Em junho, Sabraw ordenou que os EUA parassem de separar os pais dos filhos e que as famílias que tinham sido separadas fossem reunidas.
Em um relatório de progresso, na segunda-feira, antes do fim do prazo de 26 de julho, o Departamento de Justiça afirmou que das 2.551 crianças com mais de 5 anos separadas dos pais, 1.634 estavam “aptas” para reencontrar suas famílias. Destas, 879 crianças foram reunidas e outras 538 já foram liberadas para se reunirem. O governo afirmou anteriormente que devolveu 58 crianças com menos de 5 anos aos pais, elevando o total de reunificações concluídas ou planejadas para 1.475.

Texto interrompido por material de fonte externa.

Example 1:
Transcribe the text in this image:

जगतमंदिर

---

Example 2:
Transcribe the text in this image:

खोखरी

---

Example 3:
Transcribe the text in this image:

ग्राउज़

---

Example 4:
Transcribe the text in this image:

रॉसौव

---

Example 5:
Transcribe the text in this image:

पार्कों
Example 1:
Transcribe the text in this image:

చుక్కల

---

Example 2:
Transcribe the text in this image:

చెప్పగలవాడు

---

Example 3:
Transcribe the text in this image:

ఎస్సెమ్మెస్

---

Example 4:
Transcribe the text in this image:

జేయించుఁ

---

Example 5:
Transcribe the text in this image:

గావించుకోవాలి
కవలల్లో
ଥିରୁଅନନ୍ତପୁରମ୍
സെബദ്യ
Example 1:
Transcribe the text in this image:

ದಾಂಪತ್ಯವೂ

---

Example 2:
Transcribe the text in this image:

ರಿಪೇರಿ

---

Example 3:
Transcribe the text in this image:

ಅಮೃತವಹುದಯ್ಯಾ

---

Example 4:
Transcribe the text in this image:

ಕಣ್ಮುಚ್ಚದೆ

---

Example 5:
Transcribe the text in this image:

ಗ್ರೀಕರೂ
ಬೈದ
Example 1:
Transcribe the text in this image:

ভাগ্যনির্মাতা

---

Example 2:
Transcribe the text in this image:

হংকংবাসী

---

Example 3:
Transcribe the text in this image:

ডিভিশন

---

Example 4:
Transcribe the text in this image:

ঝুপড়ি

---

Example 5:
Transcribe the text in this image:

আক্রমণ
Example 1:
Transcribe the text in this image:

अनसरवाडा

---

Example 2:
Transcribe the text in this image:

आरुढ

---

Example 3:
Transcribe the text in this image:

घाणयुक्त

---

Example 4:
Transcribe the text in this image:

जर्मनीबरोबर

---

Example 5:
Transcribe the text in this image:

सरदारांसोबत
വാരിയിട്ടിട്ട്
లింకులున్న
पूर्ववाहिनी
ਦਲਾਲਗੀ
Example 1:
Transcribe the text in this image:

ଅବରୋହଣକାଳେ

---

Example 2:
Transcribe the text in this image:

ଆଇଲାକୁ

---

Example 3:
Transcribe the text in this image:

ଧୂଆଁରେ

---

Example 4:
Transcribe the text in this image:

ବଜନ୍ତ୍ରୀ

Para entender a interação entre os dois casos e o panorama legal é preciso recordar um processo antigo, da época em que o procurador-geral dos EUA era Edwin Meese, que atuou durante o mandato do presidente Ronald Reagan. O caso leva o nome de uma imigrante salvadorenha de 15 anos que entrou com processo devido às condições de sua detenção.
Depois que o processo de Flores e outros chegaram aos tribunais, o governo de Bill Clinton chegou a um acordo em 1997 que exigia que as crianças fossem libertadas e entregues aos pais, a um tutor legal, a outro parente ou a um indivíduo avaliado pelas autoridades federais. O acordo também especificou que se a entrega imediata para pais ou outros parentes adultos não fosse possível, o governo deveria colocar as crianças no ambiente“menos restritivo” e garantir padrões de cuidado e tratamento.
O governo Trump alegou -- após o clamor público pelas denúncias e imagens de crianças em gaiolas – que, por causa do acordo de Flores, não tinha outra alternativa a não ser separar pais e filhos. Neste mês, Gee rejeitou o pedido do governo de modificar o acordo para permitir que as famílias de imigrantes fossem detidas em instalações de longo prazo, qualificando o pedido de “tentativa cínica de desfazer um acordo judicial de longa data”.